Dataset entries:
--

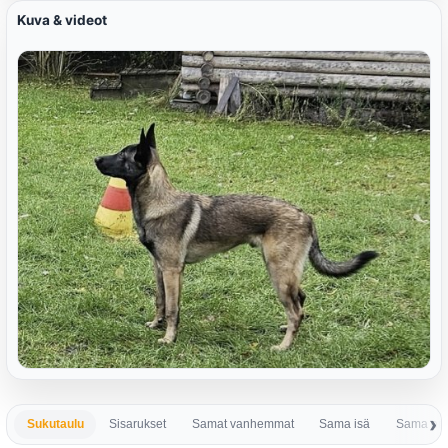
Kuva & videot
Sukutaulu
Sisarukset
Samat vanhemmat
Sama isä
Sama em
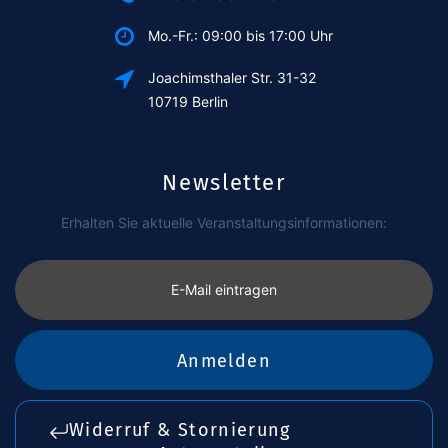
Mo.-Fr.: 09:00 bis 17:00 Uhr
Joachimsthaler Str. 31-32
10719 Berlin
Newsletter
Erhalten Sie aktuelle Veranstaltungsinformationen:
E-Mail eintragen
Anmelden
Widerruf & Stornierung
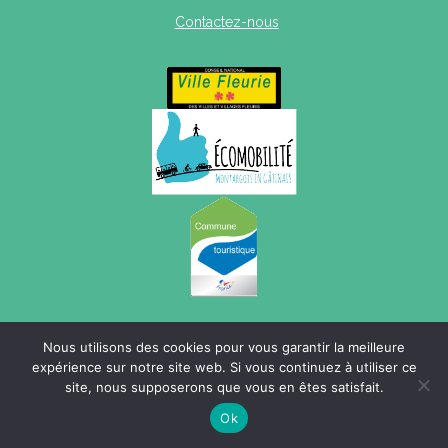
Contactez-nous
Mentions légales
|
Politique de confidentialité
|
Plan du site
Nous utilisons des cookies pour vous garantir la meilleure
expérience sur notre site web. Si vous continuez à utiliser ce
site, nous supposerons que vous en êtes satisfait.
Ok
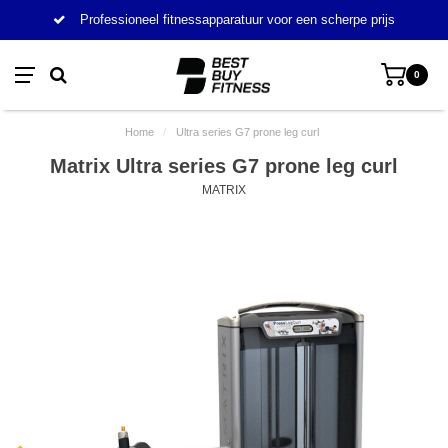
Professioneel fitnessapparatuur voor een scherpe prijs
0
Home
/
Ultra series G7 prone leg curl
Matrix Ultra series G7 prone leg curl
MATRIX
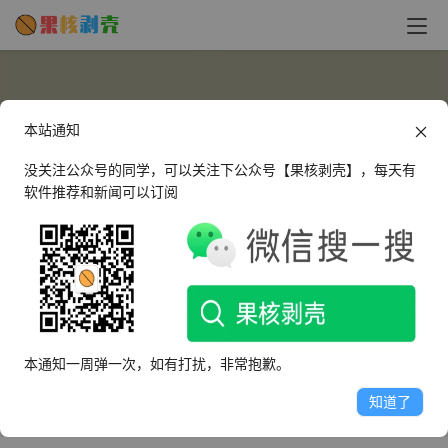
本站通知
没关注公众号的同学，可以关注下公众号【果核剥壳】，每天有
软件推荐和新闻可以订阅
190258805
这个人很懒，什么都没有留下～
本通知一周弹一次，如有打扰，非常抱歉。
文章
评论
收藏
知道了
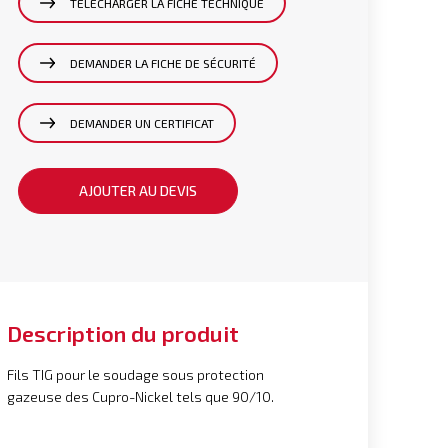
TÉLÉCHARGER LA FICHE TECHNIQUE
DEMANDER LA FICHE DE SÉCURITÉ
DEMANDER UN CERTIFICAT
AJOUTER AU DEVIS
Description du produit
Fils TIG pour le soudage sous protection
gazeuse des Cupro-Nickel tels que 90/10.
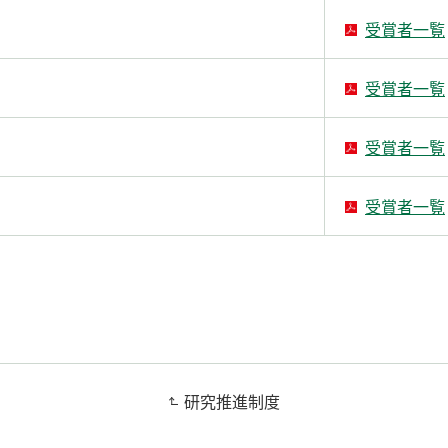
受賞者一覧
受賞者一覧
受賞者一覧
受賞者一覧
研究推進制度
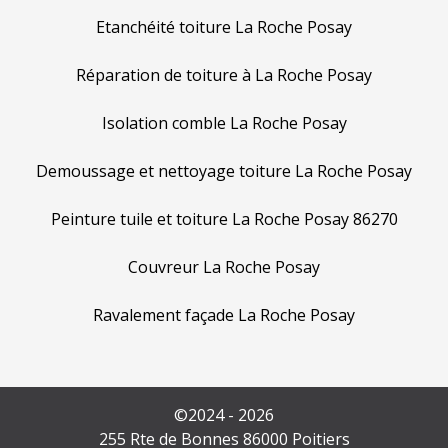
Etanchéité toiture La Roche Posay
Réparation de toiture à La Roche Posay
Isolation comble La Roche Posay
Demoussage et nettoyage toiture La Roche Posay
Peinture tuile et toiture La Roche Posay 86270
Couvreur La Roche Posay
Ravalement façade La Roche Posay
©2024 - 2026
255 Rte de Bonnes 86000 Poitiers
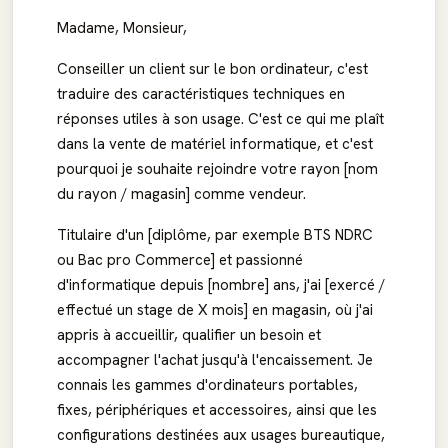
Madame, Monsieur,
Conseiller un client sur le bon ordinateur, c'est
traduire des caractéristiques techniques en
réponses utiles à son usage. C'est ce qui me plaît
dans la vente de matériel informatique, et c'est
pourquoi je souhaite rejoindre votre rayon [nom
du rayon / magasin] comme vendeur.
Titulaire d'un [diplôme, par exemple BTS NDRC
ou Bac pro Commerce] et passionné
d'informatique depuis [nombre] ans, j'ai [exercé /
effectué un stage de X mois] en magasin, où j'ai
appris à accueillir, qualifier un besoin et
accompagner l'achat jusqu'à l'encaissement. Je
connais les gammes d'ordinateurs portables,
fixes, périphériques et accessoires, ainsi que les
configurations destinées aux usages bureautique,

--

**PROBLEM**
Only lines containing the word "vous" matter here: count them in the entries and give the number, nothing else.

**OUTPUT BELOW**
3